_Instructions to follow:_ Pull every line containing "shooters" out of the material below.

_Material for this exercise:_
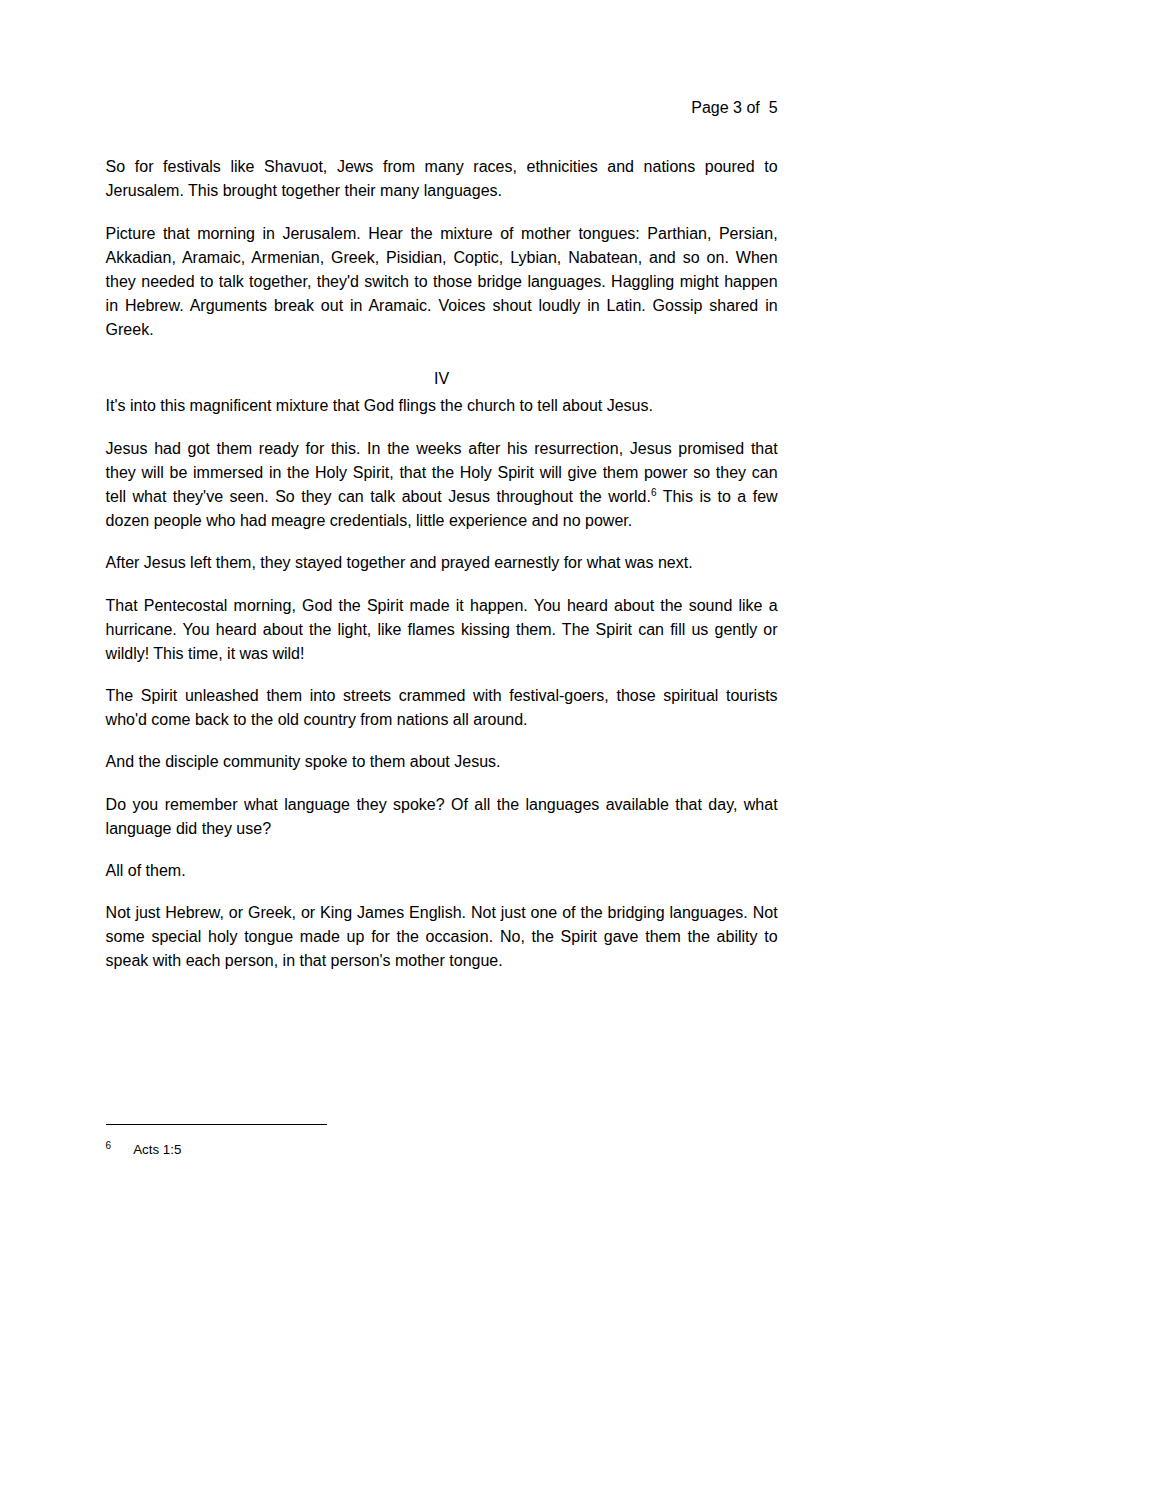Page 3 of 5
So for festivals like Shavuot, Jews from many races, ethnicities and nations poured to Jerusalem. This brought together their many languages.
Picture that morning in Jerusalem. Hear the mixture of mother tongues: Parthian, Persian, Akkadian, Aramaic, Armenian, Greek, Pisidian, Coptic, Lybian, Nabatean, and so on. When they needed to talk together, they'd switch to those bridge languages. Haggling might happen in Hebrew. Arguments break out in Aramaic. Voices shout loudly in Latin. Gossip shared in Greek.
IV
It's into this magnificent mixture that God flings the church to tell about Jesus.
Jesus had got them ready for this. In the weeks after his resurrection, Jesus promised that they will be immersed in the Holy Spirit, that the Holy Spirit will give them power so they can tell what they've seen. So they can talk about Jesus throughout the world.6 This is to a few dozen people who had meagre credentials, little experience and no power.
After Jesus left them, they stayed together and prayed earnestly for what was next.
That Pentecostal morning, God the Spirit made it happen. You heard about the sound like a hurricane. You heard about the light, like flames kissing them. The Spirit can fill us gently or wildly! This time, it was wild!
The Spirit unleashed them into streets crammed with festival-goers, those spiritual tourists who'd come back to the old country from nations all around.
And the disciple community spoke to them about Jesus.
Do you remember what language they spoke? Of all the languages available that day, what language did they use?
All of them.
Not just Hebrew, or Greek, or King James English. Not just one of the bridging languages. Not some special holy tongue made up for the occasion. No, the Spirit gave them the ability to speak with each person, in that person's mother tongue.
6 Acts 1:5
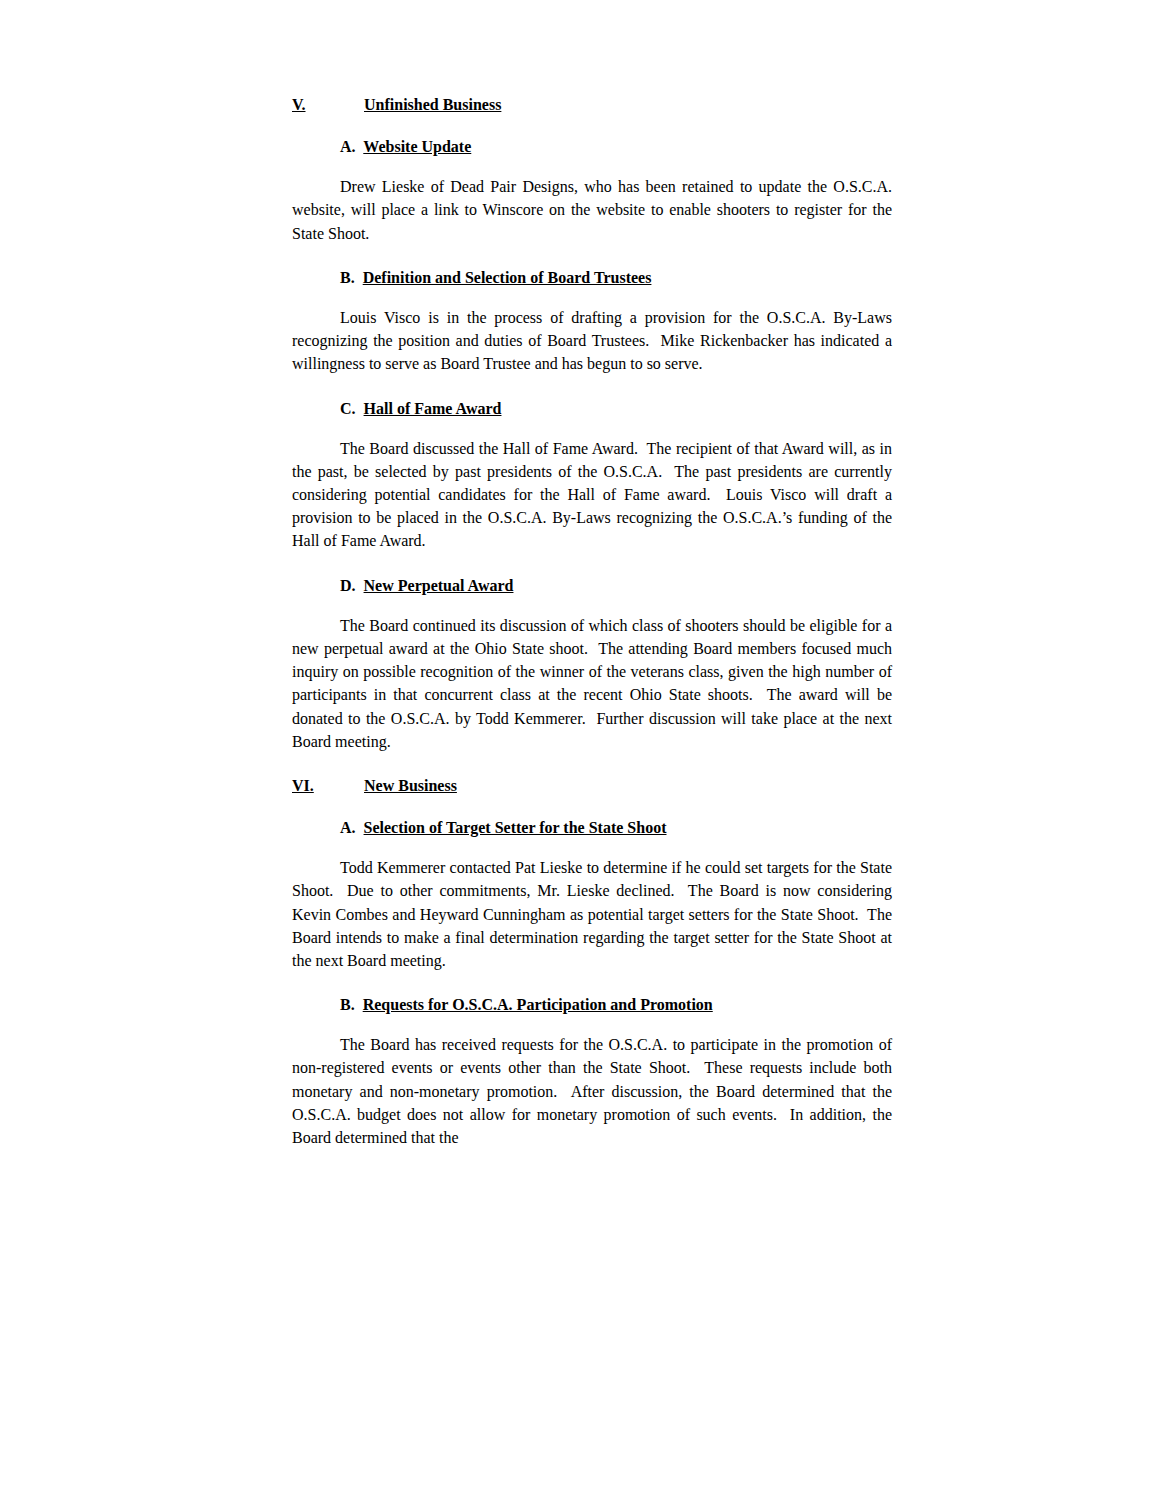V. Unfinished Business
A. Website Update
Drew Lieske of Dead Pair Designs, who has been retained to update the O.S.C.A. website, will place a link to Winscore on the website to enable shooters to register for the State Shoot.
B. Definition and Selection of Board Trustees
Louis Visco is in the process of drafting a provision for the O.S.C.A. By-Laws recognizing the position and duties of Board Trustees. Mike Rickenbacker has indicated a willingness to serve as Board Trustee and has begun to so serve.
C. Hall of Fame Award
The Board discussed the Hall of Fame Award. The recipient of that Award will, as in the past, be selected by past presidents of the O.S.C.A. The past presidents are currently considering potential candidates for the Hall of Fame award. Louis Visco will draft a provision to be placed in the O.S.C.A. By-Laws recognizing the O.S.C.A.’s funding of the Hall of Fame Award.
D. New Perpetual Award
The Board continued its discussion of which class of shooters should be eligible for a new perpetual award at the Ohio State shoot. The attending Board members focused much inquiry on possible recognition of the winner of the veterans class, given the high number of participants in that concurrent class at the recent Ohio State shoots. The award will be donated to the O.S.C.A. by Todd Kemmerer. Further discussion will take place at the next Board meeting.
VI. New Business
A. Selection of Target Setter for the State Shoot
Todd Kemmerer contacted Pat Lieske to determine if he could set targets for the State Shoot. Due to other commitments, Mr. Lieske declined. The Board is now considering Kevin Combes and Heyward Cunningham as potential target setters for the State Shoot. The Board intends to make a final determination regarding the target setter for the State Shoot at the next Board meeting.
B. Requests for O.S.C.A. Participation and Promotion
The Board has received requests for the O.S.C.A. to participate in the promotion of non-registered events or events other than the State Shoot. These requests include both monetary and non-monetary promotion. After discussion, the Board determined that the O.S.C.A. budget does not allow for monetary promotion of such events. In addition, the Board determined that the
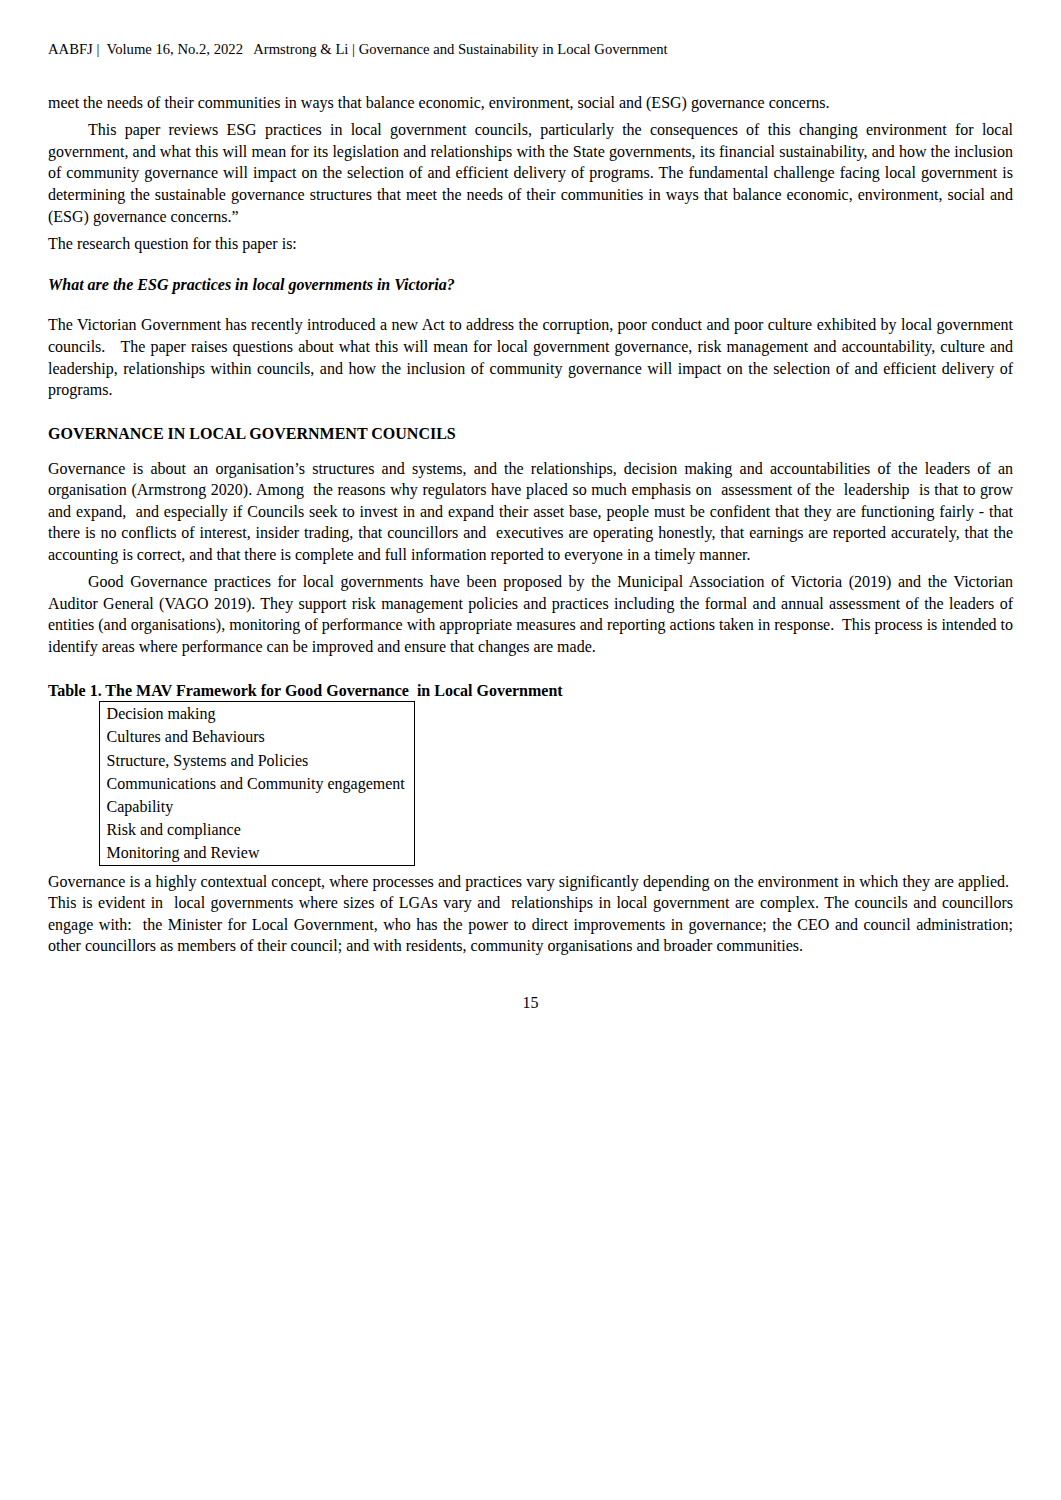AABFJ | Volume 16, No.2, 2022 Armstrong & Li | Governance and Sustainability in Local Government
meet the needs of their communities in ways that balance economic, environment, social and (ESG) governance concerns.
This paper reviews ESG practices in local government councils, particularly the consequences of this changing environment for local government, and what this will mean for its legislation and relationships with the State governments, its financial sustainability, and how the inclusion of community governance will impact on the selection of and efficient delivery of programs. The fundamental challenge facing local government is determining the sustainable governance structures that meet the needs of their communities in ways that balance economic, environment, social and (ESG) governance concerns.”
The research question for this paper is:
What are the ESG practices in local governments in Victoria?
The Victorian Government has recently introduced a new Act to address the corruption, poor conduct and poor culture exhibited by local government councils. The paper raises questions about what this will mean for local government governance, risk management and accountability, culture and leadership, relationships within councils, and how the inclusion of community governance will impact on the selection of and efficient delivery of programs.
Governance in Local Government Councils
Governance is about an organisation’s structures and systems, and the relationships, decision making and accountabilities of the leaders of an organisation (Armstrong 2020). Among the reasons why regulators have placed so much emphasis on assessment of the leadership is that to grow and expand, and especially if Councils seek to invest in and expand their asset base, people must be confident that they are functioning fairly - that there is no conflicts of interest, insider trading, that councillors and executives are operating honestly, that earnings are reported accurately, that the accounting is correct, and that there is complete and full information reported to everyone in a timely manner.
Good Governance practices for local governments have been proposed by the Municipal Association of Victoria (2019) and the Victorian Auditor General (VAGO 2019). They support risk management policies and practices including the formal and annual assessment of the leaders of entities (and organisations), monitoring of performance with appropriate measures and reporting actions taken in response. This process is intended to identify areas where performance can be improved and ensure that changes are made.
Table 1. The MAV Framework for Good Governance in Local Government
| Decision making |
| Cultures and Behaviours |
| Structure, Systems and Policies |
| Communications and Community engagement |
| Capability |
| Risk and compliance |
| Monitoring and Review |
Governance is a highly contextual concept, where processes and practices vary significantly depending on the environment in which they are applied. This is evident in local governments where sizes of LGAs vary and relationships in local government are complex. The councils and councillors engage with: the Minister for Local Government, who has the power to direct improvements in governance; the CEO and council administration; other councillors as members of their council; and with residents, community organisations and broader communities.
15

_Task result:_
Drew Lieske of Dead Pair Designs, who has been retained to update the O.S.C.A. website, will place a link to Winscore on the website to enable shooters to register for the State Shoot.
The Board continued its discussion of which class of shooters should be eligible for a new perpetual award at the Ohio State shoot. The attending Board members focused much inquiry on possible recognition of the winner of the veterans class, given the high number of participants in that concurrent class at the recent Ohio State shoots. The award will be donated to the O.S.C.A. by Todd Kemmerer. Further discussion will take place at the next Board meeting.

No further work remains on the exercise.